A sala explodiu em protestos confusos. O rosto de Betty ficou vermelho. Thomas levantou-se. E Sarah? Ela simplesmente começou a chorar.
«O que é isso, mãe?», exigiu Betty. «Isso é alguma piada?»
«Não é brincadeira», respondi calmamente. «Tirei a maior parte do meu dinheiro do banco, vendi a casa e doei uma grande parte para um fundo de apoio a residentes de lares de idosos e para um fundo de investigação do cancro… em memória do teu pai. Achei que seria mais útil lá do que nos vossos bolsos gananciosos.»
«Mas… mas isso é a nossa herança!», exclamou um dos meus netos.
«A sério?» perguntei, com a voz subitamente aguda. «Engraçado, pensava que era o meu dinheiro. O teu avô e eu trabalhámos arduamente para ganhar esse dinheiro. Fornecemos e poupámos cada centavo, enquanto vocês estavam demasiado ocupados com as vossas vidas para me visitar mais do que cinco vezes em quatro anos.»
A sala ficou em silêncio.
«Eu ouvi tudo, sabem. Vocês falavam sobre o meu jazigo e a minha lápide. Riam-se por terem pago por isso com a minha herança. E nenhum de vocês pensou que talvez eu ainda não estivesse pronto para ser enterrado?»
O choque refletiu-se nos seus rostos. E depois a vergonha. Tudo bem.
«Com o dinheiro que sobrou, vou contratar uma ama a tempo inteiro e vou visitar o Grand Canyon. E Paris. E todos aqueles lugares com que eu e o teu pai sonhávamos, mas nunca chegámos a ver porque estávamos demasiado ocupados a criar-te e a pagar os teus aparelhos ortodônticos, a faculdade e os casamentos.»
Olhei para os seus rostos atordoados.
«Agora, se não se importam, estou a sentir-me um pouco cansada. Tenho bingo com a Gladys às quatro e preciso de descansar.»

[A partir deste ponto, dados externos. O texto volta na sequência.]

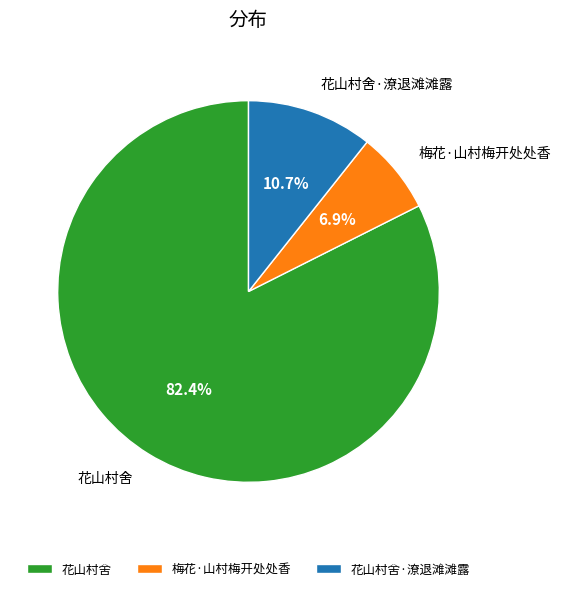

Approximately how many times larger is the value at 梅花·山村梅开处处香 compared to 花山村舍?

0.1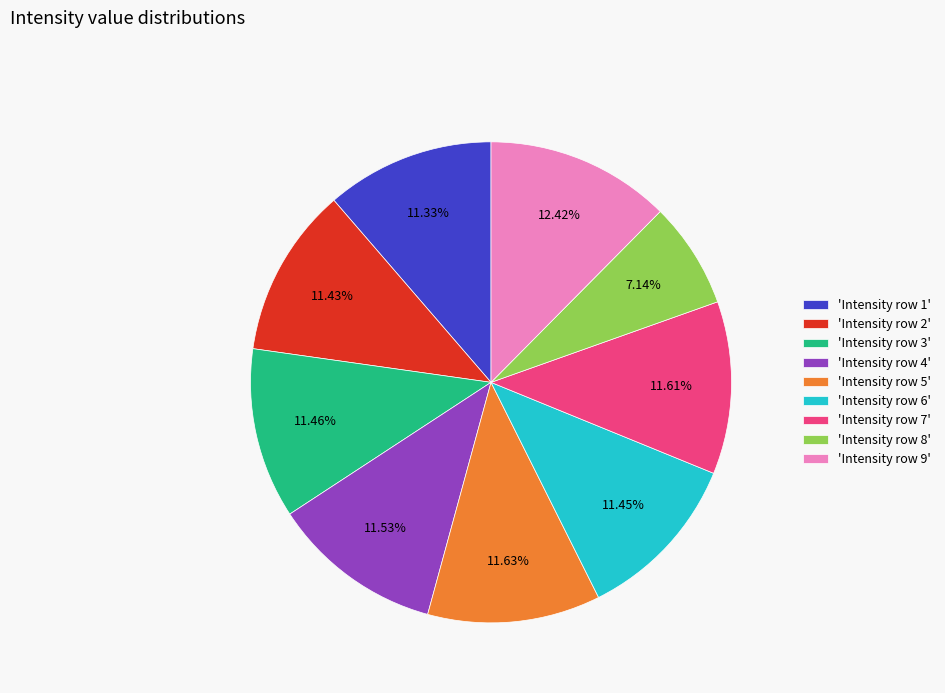

What is the ratio of the value at 'Intensity row 9' to the value at 'Intensity row 5'?

1.1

Quando eles saíram, Gladys aproximou-se de mim. «Você realmente doa todo o seu dinheiro para caridade?»
Eu pisquei para ela. «A maior parte. Mas guardo o suficiente para essas viagens. Quer ir comigo ao Grand Canyon?»
Ela sorriu. «Claro que quero.»
Não estou a contar esta história para dizer que não devem ser bons para os vossos filhos. Deus é minha testemunha, não me arrependo de nenhum minuto que dediquei à educação dos meus. E não estou a dizer que não devem deixar-lhes uma herança.
O que quero dizer é que ensinem aos seus filhos que o amor não se mede em dólares e centavos. Ensinem-lhes que vocês são mais do que apenas o que podem lhes dar. E lembrem-se de que ser bom não significa ser um capacho.
E quanto a mim? Vou viajar para o Grand Canyon no próximo mês. Afinal, a vida é curta demais para esperar pelo túmulo.